I swear that I head a comedian once wondering what the “Oklahoma is OK” slogan beat out: “Oklahoma…beats a poke in the eye with a sharp stick”? ;D

Not a motto, but the intermediate class in Scouting between Cub Scouts and Boy Scouts. Webelos. ‘We blows’? For a bunch of ten-year-old boys?

During Rush Week, one of the fraternities put up signs reading: “Life is a race. Finish first.”

I suggest that this slogan was not well thought out.

Yeah, they should really wait until they make Eagle Scout before they start in on that merit badge.

Of course, as everyone should know, webelos are an extinct subspecies of bison that once roamed the prairie of North America in the millions. “Webelo” is actually a Plains Indian term meaning “it staggers but does not fall down,” in reference to the beast’s legendary stamina.

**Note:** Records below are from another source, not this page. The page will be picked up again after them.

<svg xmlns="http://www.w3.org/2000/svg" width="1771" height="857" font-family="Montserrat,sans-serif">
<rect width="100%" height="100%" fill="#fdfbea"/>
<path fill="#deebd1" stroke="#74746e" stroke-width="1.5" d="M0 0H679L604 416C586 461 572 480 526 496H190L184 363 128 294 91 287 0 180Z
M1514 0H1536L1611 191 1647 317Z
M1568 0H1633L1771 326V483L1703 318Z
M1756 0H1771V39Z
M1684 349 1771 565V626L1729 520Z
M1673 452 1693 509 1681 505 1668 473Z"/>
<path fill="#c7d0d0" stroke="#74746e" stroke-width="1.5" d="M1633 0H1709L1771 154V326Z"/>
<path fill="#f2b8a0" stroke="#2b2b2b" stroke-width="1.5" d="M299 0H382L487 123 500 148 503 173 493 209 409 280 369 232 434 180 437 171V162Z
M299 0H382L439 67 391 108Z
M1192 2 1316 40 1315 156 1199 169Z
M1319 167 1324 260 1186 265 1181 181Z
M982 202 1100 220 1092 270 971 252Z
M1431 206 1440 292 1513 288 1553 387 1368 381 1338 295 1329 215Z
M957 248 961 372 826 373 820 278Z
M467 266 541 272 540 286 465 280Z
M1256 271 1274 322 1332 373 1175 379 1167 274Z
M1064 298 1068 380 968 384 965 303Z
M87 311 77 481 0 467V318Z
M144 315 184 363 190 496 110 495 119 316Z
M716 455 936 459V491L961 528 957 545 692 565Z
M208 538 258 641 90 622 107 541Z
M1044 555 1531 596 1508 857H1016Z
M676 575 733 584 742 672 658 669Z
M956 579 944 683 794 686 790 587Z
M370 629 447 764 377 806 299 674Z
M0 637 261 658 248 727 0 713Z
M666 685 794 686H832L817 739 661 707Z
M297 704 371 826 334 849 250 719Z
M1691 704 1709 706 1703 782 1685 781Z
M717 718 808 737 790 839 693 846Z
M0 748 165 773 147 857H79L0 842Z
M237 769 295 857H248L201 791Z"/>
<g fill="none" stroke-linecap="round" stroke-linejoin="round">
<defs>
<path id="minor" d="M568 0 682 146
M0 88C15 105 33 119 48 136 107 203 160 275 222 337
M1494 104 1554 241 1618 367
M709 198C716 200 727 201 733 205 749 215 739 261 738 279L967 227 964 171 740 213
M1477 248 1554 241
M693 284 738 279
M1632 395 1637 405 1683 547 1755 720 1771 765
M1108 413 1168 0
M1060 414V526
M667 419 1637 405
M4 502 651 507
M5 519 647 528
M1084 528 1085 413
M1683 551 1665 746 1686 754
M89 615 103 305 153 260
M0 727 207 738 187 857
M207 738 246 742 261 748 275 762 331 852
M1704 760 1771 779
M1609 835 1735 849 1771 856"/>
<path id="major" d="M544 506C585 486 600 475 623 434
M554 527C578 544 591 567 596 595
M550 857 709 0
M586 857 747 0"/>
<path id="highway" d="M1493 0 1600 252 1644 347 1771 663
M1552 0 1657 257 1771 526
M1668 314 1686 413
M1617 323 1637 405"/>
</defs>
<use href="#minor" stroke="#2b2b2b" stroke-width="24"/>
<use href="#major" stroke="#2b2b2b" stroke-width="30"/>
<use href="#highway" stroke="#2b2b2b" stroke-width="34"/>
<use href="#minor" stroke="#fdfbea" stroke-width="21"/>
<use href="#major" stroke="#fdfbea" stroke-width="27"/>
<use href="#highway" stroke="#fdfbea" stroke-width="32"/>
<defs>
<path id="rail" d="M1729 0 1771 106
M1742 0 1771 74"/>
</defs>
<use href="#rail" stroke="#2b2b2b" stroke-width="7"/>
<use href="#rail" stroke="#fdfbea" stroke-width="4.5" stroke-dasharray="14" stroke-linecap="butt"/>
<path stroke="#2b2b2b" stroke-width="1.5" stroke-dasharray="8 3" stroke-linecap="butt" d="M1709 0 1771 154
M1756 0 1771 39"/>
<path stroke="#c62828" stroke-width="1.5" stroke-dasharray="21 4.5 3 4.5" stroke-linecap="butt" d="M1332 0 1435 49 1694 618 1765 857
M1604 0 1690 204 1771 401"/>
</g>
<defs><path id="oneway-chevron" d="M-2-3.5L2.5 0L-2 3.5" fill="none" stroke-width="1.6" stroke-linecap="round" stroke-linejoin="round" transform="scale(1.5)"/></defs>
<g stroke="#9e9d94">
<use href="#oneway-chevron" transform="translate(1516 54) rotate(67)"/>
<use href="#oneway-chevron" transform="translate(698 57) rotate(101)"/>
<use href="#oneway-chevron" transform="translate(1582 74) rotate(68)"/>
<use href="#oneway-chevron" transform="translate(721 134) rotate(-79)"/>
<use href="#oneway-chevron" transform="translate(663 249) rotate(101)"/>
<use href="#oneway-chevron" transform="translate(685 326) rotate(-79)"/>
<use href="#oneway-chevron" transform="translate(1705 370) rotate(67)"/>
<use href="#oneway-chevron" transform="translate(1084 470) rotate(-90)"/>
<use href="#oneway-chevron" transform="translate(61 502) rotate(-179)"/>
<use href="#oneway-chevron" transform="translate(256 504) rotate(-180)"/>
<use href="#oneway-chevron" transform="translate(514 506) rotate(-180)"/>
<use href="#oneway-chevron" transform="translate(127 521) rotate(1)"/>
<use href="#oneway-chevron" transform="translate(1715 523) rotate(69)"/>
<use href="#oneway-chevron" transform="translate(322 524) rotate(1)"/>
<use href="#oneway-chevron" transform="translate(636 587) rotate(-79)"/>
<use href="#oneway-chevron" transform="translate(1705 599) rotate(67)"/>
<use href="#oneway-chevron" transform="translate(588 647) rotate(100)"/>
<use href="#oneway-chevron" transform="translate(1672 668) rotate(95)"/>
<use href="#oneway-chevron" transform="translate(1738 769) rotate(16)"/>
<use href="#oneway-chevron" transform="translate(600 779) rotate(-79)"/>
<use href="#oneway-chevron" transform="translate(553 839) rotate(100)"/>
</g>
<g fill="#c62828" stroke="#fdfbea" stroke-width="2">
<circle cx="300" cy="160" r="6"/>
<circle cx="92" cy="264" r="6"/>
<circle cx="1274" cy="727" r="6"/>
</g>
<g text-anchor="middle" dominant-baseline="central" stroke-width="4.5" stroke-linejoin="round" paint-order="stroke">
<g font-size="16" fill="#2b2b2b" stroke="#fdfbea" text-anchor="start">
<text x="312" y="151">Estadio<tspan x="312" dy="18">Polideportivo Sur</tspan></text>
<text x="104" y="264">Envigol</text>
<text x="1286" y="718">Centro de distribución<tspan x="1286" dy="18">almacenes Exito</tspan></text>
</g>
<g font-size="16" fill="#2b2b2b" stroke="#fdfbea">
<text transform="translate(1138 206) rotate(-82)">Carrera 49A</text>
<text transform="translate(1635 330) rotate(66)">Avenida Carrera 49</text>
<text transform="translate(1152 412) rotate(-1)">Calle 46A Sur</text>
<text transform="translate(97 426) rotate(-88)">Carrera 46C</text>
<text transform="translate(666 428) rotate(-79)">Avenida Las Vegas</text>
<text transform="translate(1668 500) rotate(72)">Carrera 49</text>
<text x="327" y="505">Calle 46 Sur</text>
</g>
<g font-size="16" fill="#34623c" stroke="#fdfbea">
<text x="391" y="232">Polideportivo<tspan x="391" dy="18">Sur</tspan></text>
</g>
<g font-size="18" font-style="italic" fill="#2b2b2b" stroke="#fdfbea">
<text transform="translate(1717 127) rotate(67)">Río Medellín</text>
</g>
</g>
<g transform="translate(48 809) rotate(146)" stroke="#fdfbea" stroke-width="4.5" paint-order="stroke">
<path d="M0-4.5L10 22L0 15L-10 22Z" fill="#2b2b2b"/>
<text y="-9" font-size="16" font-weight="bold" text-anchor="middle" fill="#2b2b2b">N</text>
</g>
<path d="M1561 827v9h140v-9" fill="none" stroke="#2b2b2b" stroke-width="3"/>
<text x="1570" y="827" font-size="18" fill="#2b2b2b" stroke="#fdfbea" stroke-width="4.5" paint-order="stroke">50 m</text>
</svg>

Alas, the mighty herds of webelos were no match for the Winchester rifle and introduced cattle diseases, although there has been some attempt to recreate the species through careful breeding of hybrid “webeefalos.”

Do you have a cite for that? According to Wiki:

Oh, so you’re going to accept the word of Wikipedia over my outrageous lies?

Fine. Next Jamboree, you can just gratify yourself.

Wouldn’t she come after the scouting has been done?

“Madrid con M” was a very short-lived slogan. Literally it’s “Madrid starts with an M,” which is just duh; euphemistically, and since “m” is an euphemism for “mierda” (shit)… the joke wrote itself.

Was it United that had the motto “We’ll get you there?” Sort of minimalist.

On the other hand I came across a box (of something) the other day with the slogan “Made Very Well in Singapore.” I like that one.

Feh. They stole it from Taiwan.

Elsewhere: it wasn’t exactly funny on its face, but the Texas DoT once considered putting “Friendship” as a slogan on its license plates. Texans were highly annoyed, as they felt it made us look like sissies.